Mulaney’s physical comedy is now mostly restricted to facial expressions, and apart from the occasional silly accent, his voice is more subdued as well. But something much more significant is missing from this special: any material in which the audience is on Mulaney’s side.



“Likability is a prison,” he says during the show, and it’s a prison he both built and abruptly broke himself out of. Lest anyone thinks he wants back inside, Mulaney fills this special with stories that make him sound desperate, ungrateful, and vicious. He wants us to know that he is all those things, even if he also happens to be an extraordinarily gifted comedian.

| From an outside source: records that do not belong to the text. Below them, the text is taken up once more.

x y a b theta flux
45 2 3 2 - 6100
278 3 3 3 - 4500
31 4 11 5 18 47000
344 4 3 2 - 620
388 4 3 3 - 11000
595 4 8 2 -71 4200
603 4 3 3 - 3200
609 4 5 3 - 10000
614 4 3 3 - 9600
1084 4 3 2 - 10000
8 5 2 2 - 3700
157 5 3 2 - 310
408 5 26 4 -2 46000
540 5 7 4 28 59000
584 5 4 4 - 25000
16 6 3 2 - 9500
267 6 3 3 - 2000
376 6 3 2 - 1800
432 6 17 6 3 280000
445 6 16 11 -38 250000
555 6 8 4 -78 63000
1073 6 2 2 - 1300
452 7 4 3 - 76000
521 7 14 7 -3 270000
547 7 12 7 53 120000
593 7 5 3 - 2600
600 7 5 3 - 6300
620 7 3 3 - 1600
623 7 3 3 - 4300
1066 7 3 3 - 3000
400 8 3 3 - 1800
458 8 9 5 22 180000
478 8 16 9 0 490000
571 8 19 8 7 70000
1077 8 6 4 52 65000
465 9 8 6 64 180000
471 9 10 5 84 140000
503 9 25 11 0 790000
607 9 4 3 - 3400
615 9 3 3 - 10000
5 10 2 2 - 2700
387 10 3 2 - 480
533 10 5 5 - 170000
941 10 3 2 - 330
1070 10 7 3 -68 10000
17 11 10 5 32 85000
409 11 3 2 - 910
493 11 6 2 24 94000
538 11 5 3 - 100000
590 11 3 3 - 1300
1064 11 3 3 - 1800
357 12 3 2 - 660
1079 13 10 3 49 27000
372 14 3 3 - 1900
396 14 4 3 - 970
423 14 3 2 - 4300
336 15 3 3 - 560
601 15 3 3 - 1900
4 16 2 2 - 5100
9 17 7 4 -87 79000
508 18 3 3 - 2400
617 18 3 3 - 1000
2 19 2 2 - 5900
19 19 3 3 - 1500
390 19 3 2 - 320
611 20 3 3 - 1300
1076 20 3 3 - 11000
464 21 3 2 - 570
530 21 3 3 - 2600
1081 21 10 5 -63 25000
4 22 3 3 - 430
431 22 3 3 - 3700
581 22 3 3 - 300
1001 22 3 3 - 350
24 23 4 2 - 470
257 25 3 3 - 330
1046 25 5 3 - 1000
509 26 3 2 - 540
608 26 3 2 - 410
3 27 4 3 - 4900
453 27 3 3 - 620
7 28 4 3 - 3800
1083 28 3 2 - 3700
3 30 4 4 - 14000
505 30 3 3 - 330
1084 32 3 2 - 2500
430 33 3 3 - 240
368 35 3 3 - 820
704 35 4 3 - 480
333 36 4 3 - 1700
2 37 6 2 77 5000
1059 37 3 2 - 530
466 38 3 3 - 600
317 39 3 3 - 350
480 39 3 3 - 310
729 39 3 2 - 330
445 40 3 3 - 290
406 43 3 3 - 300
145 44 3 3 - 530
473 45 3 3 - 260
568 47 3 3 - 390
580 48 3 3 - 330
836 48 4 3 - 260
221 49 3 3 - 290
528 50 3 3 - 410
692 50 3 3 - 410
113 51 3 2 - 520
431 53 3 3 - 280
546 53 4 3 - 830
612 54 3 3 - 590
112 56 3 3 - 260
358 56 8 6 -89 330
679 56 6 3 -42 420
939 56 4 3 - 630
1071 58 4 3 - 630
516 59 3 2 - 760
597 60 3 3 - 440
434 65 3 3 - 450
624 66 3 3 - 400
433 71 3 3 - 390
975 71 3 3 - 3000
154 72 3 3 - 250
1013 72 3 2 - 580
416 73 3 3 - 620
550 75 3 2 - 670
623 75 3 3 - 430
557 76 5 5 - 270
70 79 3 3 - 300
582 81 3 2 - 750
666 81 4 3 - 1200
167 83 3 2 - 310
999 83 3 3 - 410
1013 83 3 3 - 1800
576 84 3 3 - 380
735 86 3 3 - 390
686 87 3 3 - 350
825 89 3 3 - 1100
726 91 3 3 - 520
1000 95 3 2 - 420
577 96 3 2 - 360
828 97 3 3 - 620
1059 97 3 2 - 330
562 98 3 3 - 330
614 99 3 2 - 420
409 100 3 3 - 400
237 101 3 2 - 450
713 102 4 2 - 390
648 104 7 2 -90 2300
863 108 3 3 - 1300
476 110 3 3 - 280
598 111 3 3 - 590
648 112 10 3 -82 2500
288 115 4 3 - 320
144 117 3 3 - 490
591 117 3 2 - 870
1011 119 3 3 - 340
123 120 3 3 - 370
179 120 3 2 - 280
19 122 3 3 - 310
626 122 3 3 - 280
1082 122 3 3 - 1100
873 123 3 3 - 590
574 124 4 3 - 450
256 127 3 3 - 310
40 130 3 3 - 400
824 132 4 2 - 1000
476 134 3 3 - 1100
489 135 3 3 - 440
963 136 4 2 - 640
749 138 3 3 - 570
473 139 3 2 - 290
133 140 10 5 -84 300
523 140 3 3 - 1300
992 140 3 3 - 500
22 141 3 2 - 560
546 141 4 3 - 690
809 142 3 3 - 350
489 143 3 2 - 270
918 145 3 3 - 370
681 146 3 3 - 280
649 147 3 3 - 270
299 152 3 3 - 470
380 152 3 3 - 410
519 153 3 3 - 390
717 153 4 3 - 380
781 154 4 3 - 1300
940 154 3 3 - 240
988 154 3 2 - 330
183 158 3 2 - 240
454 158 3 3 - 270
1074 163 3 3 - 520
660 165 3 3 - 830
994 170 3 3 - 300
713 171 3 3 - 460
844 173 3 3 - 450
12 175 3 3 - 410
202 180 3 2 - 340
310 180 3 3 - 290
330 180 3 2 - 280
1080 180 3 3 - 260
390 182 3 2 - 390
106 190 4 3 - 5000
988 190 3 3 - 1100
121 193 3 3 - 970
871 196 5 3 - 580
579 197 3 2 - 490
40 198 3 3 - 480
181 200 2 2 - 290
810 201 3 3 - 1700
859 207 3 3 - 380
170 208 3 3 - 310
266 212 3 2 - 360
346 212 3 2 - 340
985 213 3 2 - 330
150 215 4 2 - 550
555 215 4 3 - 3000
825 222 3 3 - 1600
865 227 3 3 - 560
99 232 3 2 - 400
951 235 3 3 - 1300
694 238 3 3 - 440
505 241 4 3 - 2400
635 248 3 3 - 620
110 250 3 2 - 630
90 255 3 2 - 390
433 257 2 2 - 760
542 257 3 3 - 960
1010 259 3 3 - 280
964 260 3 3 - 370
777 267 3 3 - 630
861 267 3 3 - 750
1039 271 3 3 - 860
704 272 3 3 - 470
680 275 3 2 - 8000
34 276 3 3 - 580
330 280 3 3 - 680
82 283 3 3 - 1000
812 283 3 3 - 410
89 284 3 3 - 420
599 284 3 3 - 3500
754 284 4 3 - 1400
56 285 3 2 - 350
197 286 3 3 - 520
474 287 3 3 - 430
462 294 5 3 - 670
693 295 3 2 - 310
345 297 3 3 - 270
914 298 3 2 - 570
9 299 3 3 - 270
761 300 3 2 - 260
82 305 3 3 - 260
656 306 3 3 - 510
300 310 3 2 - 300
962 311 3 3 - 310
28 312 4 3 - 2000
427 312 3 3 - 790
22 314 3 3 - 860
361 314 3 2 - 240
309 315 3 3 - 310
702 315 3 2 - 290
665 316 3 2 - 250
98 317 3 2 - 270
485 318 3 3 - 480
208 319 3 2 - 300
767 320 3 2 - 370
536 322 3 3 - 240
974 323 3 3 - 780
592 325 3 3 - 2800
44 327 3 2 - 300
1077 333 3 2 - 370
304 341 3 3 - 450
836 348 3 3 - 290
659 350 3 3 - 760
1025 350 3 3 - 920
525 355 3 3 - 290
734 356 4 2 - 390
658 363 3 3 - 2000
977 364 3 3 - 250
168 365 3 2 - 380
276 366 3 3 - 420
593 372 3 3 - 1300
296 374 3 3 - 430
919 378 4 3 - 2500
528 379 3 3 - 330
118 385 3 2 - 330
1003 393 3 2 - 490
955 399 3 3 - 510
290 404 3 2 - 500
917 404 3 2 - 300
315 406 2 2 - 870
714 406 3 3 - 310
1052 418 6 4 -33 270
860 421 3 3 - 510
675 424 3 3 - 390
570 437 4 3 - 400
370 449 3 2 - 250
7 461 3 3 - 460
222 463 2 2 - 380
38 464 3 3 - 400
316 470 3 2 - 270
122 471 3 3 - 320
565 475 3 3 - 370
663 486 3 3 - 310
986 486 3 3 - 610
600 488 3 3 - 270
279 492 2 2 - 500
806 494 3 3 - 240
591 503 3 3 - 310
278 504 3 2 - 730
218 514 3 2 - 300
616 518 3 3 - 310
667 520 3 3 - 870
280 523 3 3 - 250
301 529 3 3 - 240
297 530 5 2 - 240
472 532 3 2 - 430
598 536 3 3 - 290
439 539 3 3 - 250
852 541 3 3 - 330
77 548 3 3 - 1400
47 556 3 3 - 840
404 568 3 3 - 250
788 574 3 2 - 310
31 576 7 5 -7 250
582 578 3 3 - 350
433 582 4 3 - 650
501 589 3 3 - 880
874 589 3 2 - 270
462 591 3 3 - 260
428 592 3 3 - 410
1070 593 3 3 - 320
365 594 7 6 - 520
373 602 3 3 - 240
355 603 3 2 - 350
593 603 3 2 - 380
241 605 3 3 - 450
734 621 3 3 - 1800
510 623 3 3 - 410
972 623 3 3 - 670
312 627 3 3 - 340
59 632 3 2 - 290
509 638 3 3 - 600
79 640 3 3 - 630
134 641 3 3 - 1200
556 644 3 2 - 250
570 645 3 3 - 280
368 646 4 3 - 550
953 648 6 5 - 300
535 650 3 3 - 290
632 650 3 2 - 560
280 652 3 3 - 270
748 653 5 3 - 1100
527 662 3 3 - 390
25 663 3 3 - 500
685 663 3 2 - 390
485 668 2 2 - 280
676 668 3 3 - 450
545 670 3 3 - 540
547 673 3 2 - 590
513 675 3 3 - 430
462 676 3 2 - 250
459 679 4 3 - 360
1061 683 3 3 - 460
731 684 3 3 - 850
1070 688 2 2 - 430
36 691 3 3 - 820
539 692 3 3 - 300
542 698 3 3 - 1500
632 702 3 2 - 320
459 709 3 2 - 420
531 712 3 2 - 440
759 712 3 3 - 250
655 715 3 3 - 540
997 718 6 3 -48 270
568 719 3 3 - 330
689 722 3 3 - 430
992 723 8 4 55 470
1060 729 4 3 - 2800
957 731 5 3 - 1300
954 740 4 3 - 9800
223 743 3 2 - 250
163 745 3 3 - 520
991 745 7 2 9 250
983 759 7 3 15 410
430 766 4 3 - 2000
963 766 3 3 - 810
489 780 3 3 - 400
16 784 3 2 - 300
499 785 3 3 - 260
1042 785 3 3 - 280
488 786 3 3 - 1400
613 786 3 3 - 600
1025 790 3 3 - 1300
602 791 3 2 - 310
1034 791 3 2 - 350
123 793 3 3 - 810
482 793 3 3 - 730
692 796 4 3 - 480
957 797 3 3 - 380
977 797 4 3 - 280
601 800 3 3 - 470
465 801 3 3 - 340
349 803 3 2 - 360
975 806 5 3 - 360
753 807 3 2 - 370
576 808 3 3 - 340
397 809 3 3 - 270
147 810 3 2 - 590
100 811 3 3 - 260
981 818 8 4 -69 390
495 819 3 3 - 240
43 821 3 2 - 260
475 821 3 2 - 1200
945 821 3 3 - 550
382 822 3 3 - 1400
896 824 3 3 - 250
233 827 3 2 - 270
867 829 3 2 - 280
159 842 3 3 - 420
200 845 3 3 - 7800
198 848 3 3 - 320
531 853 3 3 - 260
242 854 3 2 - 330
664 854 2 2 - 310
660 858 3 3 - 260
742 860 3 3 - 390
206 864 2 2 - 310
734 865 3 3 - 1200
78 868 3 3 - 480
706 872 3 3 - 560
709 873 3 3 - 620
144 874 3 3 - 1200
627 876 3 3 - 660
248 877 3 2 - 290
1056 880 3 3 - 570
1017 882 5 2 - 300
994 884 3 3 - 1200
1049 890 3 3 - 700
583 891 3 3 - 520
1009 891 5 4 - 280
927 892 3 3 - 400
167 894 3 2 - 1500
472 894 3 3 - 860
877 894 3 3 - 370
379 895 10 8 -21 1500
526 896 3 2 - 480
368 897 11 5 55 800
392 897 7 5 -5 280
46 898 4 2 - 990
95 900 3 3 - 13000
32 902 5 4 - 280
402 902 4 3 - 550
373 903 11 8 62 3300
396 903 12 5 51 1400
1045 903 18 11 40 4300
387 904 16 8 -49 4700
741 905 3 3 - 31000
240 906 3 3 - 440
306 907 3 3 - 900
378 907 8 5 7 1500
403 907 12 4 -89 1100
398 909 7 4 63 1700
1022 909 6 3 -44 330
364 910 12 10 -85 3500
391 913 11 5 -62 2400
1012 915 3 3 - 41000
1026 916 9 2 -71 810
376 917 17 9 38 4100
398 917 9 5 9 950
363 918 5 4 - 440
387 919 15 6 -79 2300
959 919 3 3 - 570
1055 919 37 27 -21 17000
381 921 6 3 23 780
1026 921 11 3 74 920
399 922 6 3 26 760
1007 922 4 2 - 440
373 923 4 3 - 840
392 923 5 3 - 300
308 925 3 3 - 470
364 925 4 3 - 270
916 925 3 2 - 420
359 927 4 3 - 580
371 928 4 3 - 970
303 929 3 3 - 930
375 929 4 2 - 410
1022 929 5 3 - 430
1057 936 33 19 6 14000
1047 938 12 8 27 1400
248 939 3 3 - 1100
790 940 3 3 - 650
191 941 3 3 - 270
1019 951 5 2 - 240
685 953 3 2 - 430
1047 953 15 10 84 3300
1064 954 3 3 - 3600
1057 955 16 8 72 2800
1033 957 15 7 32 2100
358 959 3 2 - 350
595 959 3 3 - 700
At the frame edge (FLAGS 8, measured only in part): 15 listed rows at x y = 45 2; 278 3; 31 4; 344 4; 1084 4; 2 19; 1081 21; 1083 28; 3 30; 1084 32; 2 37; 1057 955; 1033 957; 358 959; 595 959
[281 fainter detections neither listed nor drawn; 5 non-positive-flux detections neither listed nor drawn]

Because he was unable to shield this side of himself in perpetuity—and knows we’ll never be able to unsee it—he is now putting it on display. Baby J bounces around in time, starting with Mulaney’s intervention, moving on to his time in rehab, and going back to childhood, before concluding with the most harrowing material of all: what the comedian was like in the months before his intervention. The only thing likable about Mulaney in this special is that he does his ex-wife the favor of not mentioning his romantic life, past or present, whatsoever.



“I used to care so much about what other people thought of me,” he says toward the end of the special. “And I don’t anymore. Because I can honestly say: What is someone gonna do to me that’s worse than what I would do to myself? What, are you gonna cancel John Mulaney? I’ll kill him. I almost did.”



John Mulaney is no longer running for Mayor of Nothing. But he’s not running from anything either.